Courage Under Fire in 1944
On the 6th of June in 1944, D-Day, thousands upon thousands of American, English, and Canadian soldiers landed on the beaches of Normandy France and parachuted behind enemy lines. The majority of them at the time were just boys. Their mission was to liberate Europe from the lethal grip of Nazi Germany. The beaches and villages these boy soldiers landed in and on were closely guarded by many thousands of opposing, determined German soldiers. Their mission was to stop the much anticipated Allied invasion. The young soldiers that stormed the beaches of Normandy and fought their way inland quickly became men in the face of immense danger, unimaginable fear, savage fighting, and incredible personal sacrifice. They fought for each other, they died for us, and they persevered for the betterment of the world. I don't know how they did it.

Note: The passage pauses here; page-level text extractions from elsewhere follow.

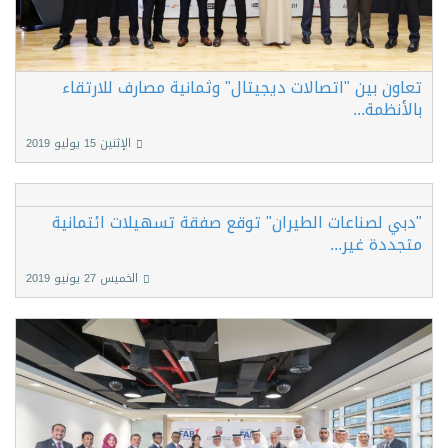
تعاون بين "اتصالات ديجيتال" وثمانية مصارف للارتقاء
بالأنظمة...
الإثنين 15 يوليو 2019
"دبي لصناعات الطيران" توقع صفقة تسهيلات ائتمانية
متجددة غير...
الخميس 27 يونيو 2019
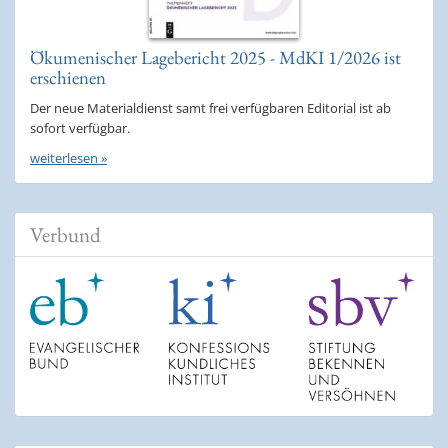
Ökumenischer Lagebericht 2025 - MdKI 1/2026 ist
erschienen
Der neue Materialdienst samt frei verfügbaren Editorial ist ab
sofort verfügbar.
weiterlesen »
Verbund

I have always been fascinated with American military history. As a kid I read a lot of books about the American Revolution, the Civil War, and World War Two. Later in life, sadly, my reading had been reduced to primarily magazine and internet articles. As a kid, like so many other kids, I also enjoyed playing with various plastic army men and military models that I had built. Using the toy soldiers and models tanks I constructed scenes that simulated battles I had read about. During this Covid-19 virus crisis I rediscovered the joy of reading and have enjoyed several great books about D-Day, Operation Market Garden (the invasion of Holland), and the Battle of the Bulge (the German counterattack to divide Allied forces in Europe). With each chapter I find myself more in awe of what these young soldiers accomplished. With each book I find myself more appreciative of their many sacrifices. I often imagine being alongside them in Cherbourg, Eindhoven, or Bastogne, but with a camera in hand instead of a rifle. Photographers such as Robert Capa, Lee Miller, Margaret Bourke-White, Joe Rosenthal, and Eugene Smith were there, in the midst of things, armed with only cameras and a boatload of their own courage. I am in awe of them too. I don't know how they did it either.

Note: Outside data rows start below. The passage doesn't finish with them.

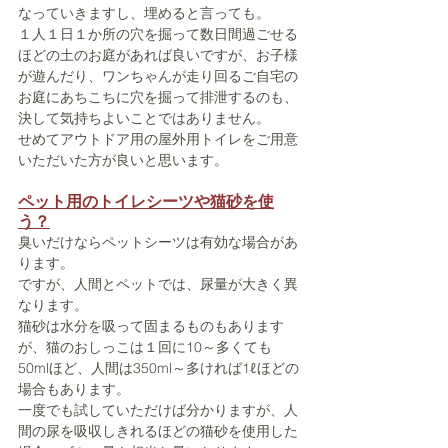
なっていきますし、埋めると言っても。
１人１日１か所の穴を掘って数日間過ごせる
ほどの土のお庭があれば良いですが、お子様
が遊んだり、ワンちゃんが走り回るご自宅の
お庭にあちこちに穴を掘って排泄するのも、
決して気持ちよいことではありません。
せめてアウトドア用の屋外用トイレをご用意
いただいた方が良いと思います。
ペット用のトイレシーツや猫砂を使
う？
臭いだけならペットシーツは有効な場合があ
ります。
ですが、人間とペットでは、尿量が大きく異
なります。
猫砂は水分を吸って固まるものもあります
が、猫のおしっこは１回に10～多くても
50mlほど、人間は350ml～多ければ1ℓほどの
場合もあります。
一度でも試していただけば分かりますが、人
間の尿を吸収しきれるほどの猫砂を使用した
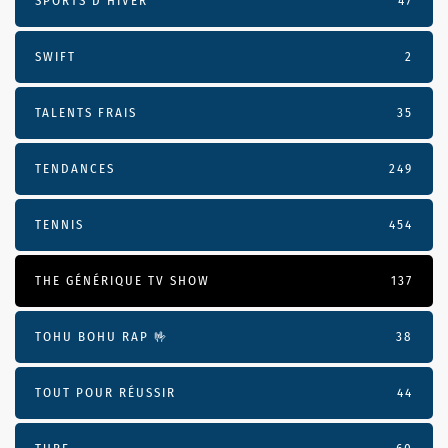
SPORTS D'HIVER
47
SWIFT
2
TALENTS FRAIS
35
TENDANCES
249
TENNIS
454
THE GÉNÉRIQUE TV SHOW
137
TOHU BOHU RAP 🤟
38
TOUT POUR RÉUSSIR
44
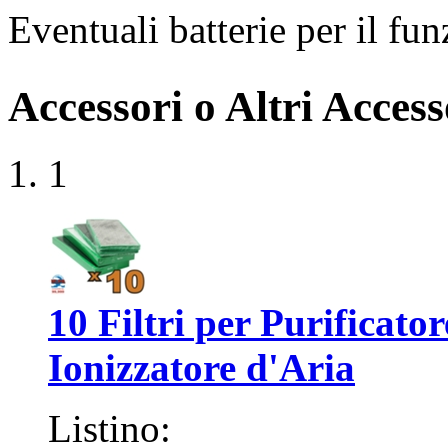
Eventuali batterie per il f
Accessori o Altri Access
1
10 Filtri per Purificator
Ionizzatore d'Aria
Listino:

In the spirit of combat photographers everywhere, and fueled by incredible stories of the soldiers that fought their way across Europe in 1944, I have been reliving my youth and photographing some of my remaining childhood army men, and some new ones, in various set ups that represent Europe in World War Two. I will never fight in such a war because of the commitment, bravery, and sacrifice of so many that did and still do. I will never photograph in such a conflict, but those that have and do command as much respect as the soldiers themselves. Today we fight a different kind of war against an unseen enemy, a virus, that is killing many, many thousands of us across the globe. It IS a world war.
Just as they did in 1944 we too must rally our strength and courage for each other and the betterment of the world. We have a lot to lose if we don't.